Марианна продолжает расхаживать вокруг машины. Обошла два раза. Остановилась. Встала перед пультом управления.

— Значит, надавить…

— Нажать…

— На эту пуговицу…

— Кнопку…

— Нажать на кнопку…

— И — поехала! Со скоростью сто километров в час. Кроме шуток, легкого кабеля за час получается один и шесть десятых, а то и семь десятых километра. Когда испытывали, так и было, ей-богу! Да и потом тоже, пока не… пока она работала. Тебя как звать?

— Колли, Марианна.

Он встает рядом с ней, подносит указательный палец к пульту управления.

— Ну так как, Марианна? Хочешь, я нажму на эту кнопку? Или не надо? Решай, чего молчишь?

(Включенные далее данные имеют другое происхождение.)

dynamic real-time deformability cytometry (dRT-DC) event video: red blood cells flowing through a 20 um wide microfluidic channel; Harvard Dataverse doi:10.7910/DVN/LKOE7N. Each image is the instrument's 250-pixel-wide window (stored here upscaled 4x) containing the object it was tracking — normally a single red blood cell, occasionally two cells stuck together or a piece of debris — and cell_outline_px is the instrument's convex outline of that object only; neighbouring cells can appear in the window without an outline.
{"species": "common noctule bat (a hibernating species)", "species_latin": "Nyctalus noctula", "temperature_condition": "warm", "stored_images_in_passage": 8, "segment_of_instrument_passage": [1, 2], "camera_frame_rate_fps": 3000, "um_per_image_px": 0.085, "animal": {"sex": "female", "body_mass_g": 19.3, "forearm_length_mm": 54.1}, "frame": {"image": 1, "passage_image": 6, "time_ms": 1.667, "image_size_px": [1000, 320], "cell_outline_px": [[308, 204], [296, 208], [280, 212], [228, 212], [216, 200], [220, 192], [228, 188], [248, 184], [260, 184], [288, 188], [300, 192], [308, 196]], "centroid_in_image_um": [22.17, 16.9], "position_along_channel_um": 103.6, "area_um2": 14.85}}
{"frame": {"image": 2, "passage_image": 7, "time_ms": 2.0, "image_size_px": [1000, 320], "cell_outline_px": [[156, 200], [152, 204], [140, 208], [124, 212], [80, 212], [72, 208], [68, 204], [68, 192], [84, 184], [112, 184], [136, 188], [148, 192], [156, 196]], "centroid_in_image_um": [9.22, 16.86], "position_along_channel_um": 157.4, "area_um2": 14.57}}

— А та девушка, которая здесь работала…

— Не девушка, а замужняя женщина. Уже в летах.

— …почему она ушла?..

И, вскинув голову, не крикнула со злостью, как хотелось бы, а всхлипнула сухим горлом:

— Да что вы надо мной издеваетесь? Все обманываете и обманываете!

Рука Берти падает вниз, снова поднимается и снова бессильно падает, и так несколько раз. Голубые глаза его еще больше затуманились.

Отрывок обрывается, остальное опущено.